## EXCERPT TO READ
== Segment start ==

Gravity models

Transport Planning Lab - Week 7

Rafael Verduzco based on Dr McArthur

University of Glasgow

2025-10-02

Introduction

The four-step transport model

Orgin-destination logic

Source: Oshan (2022). https://doi.org/10.4337/9781789903942.00020

Getting started

Follow the next steps

  1. Create a new RStudio project
  2. Download the data and R file available from Moodle
  3. Copy the files into your Rstudio project directory.
  4. Create a new RMD or R file (ignore the R script included for now)

Read in the data

library(tidyverse)

# Read OD Norway data
od_norway <- read_csv('data/od_norway.csv')
glimpse(od_norway)
Rows: 1,089
Columns: 4
$ origin      <dbl> 1201, 1246, 1221, 1234, 1219, 1238, 1243, 1242, 1227, 1266…
$ destination <dbl> 1201, 1201, 1201, 1201, 1201, 1201, 1201, 1201, 1201, 1201…
$ distance    <dbl> 10.09861, 16.21161, 145.45896, 122.83646, 173.36263, 73.13…
$ flow        <dbl> 120379, 2601, 114, 9, 40, 77, 696, 39, 6, 8, 146, 347, 153…

Description of the data included.

  • The file od_norway.csv contains data for Norwegian municipalities in the county of Hordaland
  • Column ‘origin’ contains the ID of municipality of origin
  • Column ‘destination’ contains the ID of municipality of destination
  • The column ‘distance’ contains the road network distance from each municipality to every other
  • The column ‘flow’ gives the number of observed trips between the OD pair

We want to derive a trip distribution model showing the flows between each pair of municipalities.

The unconstrained model

The unconstrained gravity model

\[\begin{equation*} T_{ij} = O_i D_j f(d_{ij}) \end{equation*}\]

  • We need to define the function \(f(d_{ij})\)

== Segment end ==

## RECORD EXCERPTS

== Segment start ==

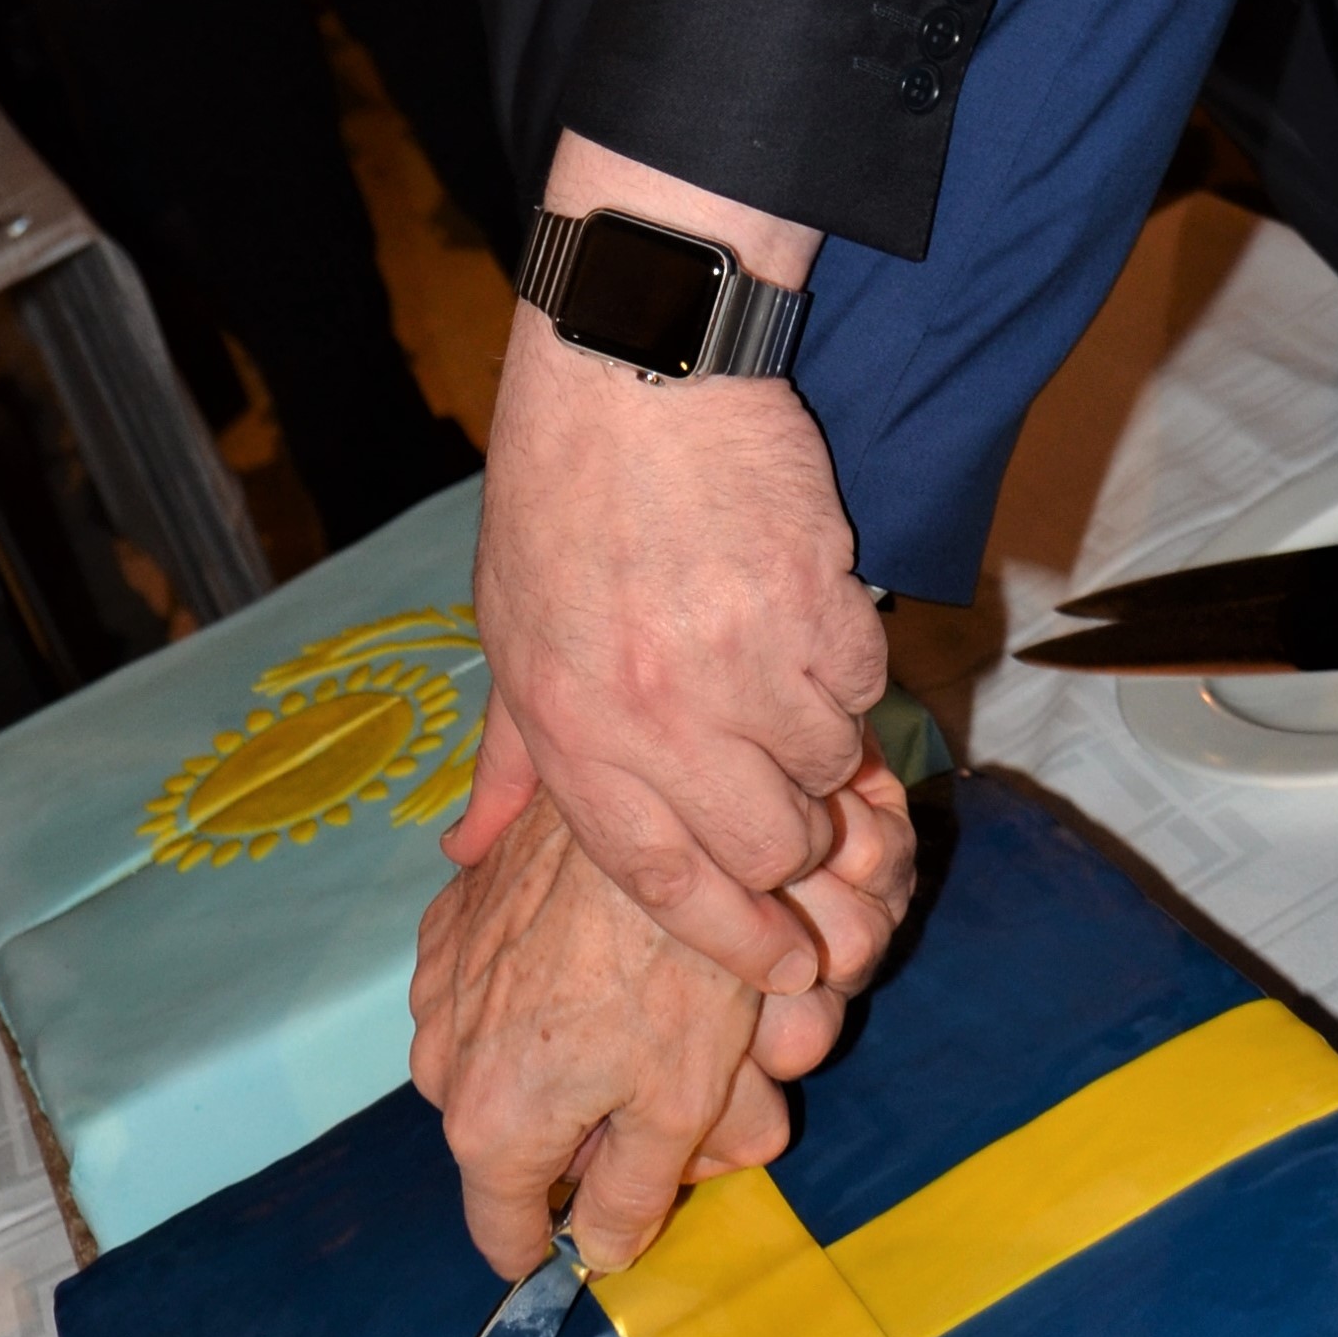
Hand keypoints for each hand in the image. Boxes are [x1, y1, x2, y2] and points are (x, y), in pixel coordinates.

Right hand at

== Segment end ==
== Segment start ==

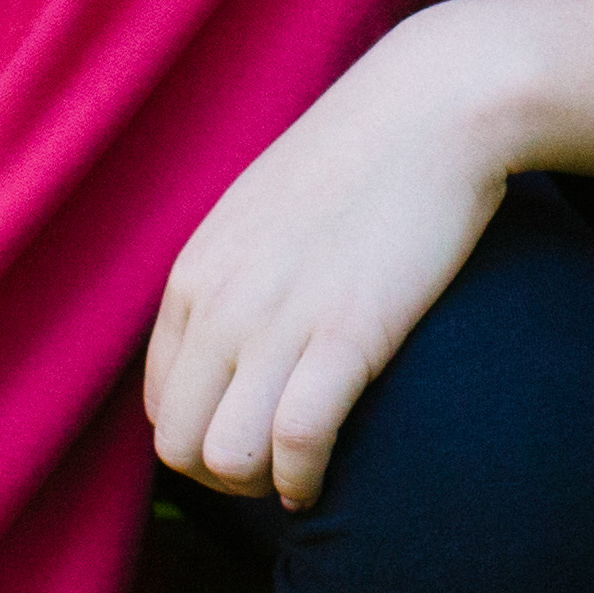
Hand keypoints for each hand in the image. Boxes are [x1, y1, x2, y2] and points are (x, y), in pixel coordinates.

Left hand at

== Segment end ==
== Segment start ==

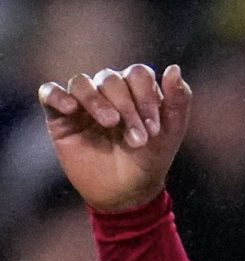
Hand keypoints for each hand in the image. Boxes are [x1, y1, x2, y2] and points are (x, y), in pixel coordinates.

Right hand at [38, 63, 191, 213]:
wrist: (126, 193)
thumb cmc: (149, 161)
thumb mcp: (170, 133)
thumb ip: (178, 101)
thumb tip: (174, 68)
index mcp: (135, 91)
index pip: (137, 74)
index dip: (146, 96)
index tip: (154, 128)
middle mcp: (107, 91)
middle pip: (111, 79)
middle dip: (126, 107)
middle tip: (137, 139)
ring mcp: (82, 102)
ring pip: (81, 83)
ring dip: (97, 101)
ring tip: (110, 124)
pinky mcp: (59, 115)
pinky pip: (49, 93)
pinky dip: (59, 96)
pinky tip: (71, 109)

== Segment end ==

## TASK DIRECTIONS
Carry on the lab page on gravity models from its final bullet, "We need to define the function," and write what comes next.

## RESULT
Spatial deterrence or decaying functions

Implement negative exponential

  • Let’s use an exponential function: \(f(d_{ij})=exp(-\sigma d_{ij})\)
  • Assume \(\sigma = 0.05\)

\[\begin{equation*} T_{ij} = O_i D_k exp(-\sigma d_{ij}) \end{equation*}\]

Processing the distances

# Impedance using negative exponential function
impedance <- exp(-0.05 * od_norway$distance)

Compute trips generated and attracted

# Aggregate generated trips O_i
od_norway <- od_norway %>% 
  group_by(origin) %>% 
  mutate(O_i = sum(flow))

# Aggregate attracted trips D_j
od_norway <- od_norway %>% 
  group_by(destination) %>% 
  mutate(D_j = sum(flow)) %>% 
  ungroup()

Predict trip distribution using the unconstrained model

# Fit unconstrained model
od_norway$unc_predicted <- od_norway$O_i * od_norway$D_j * impedance

Is it any good?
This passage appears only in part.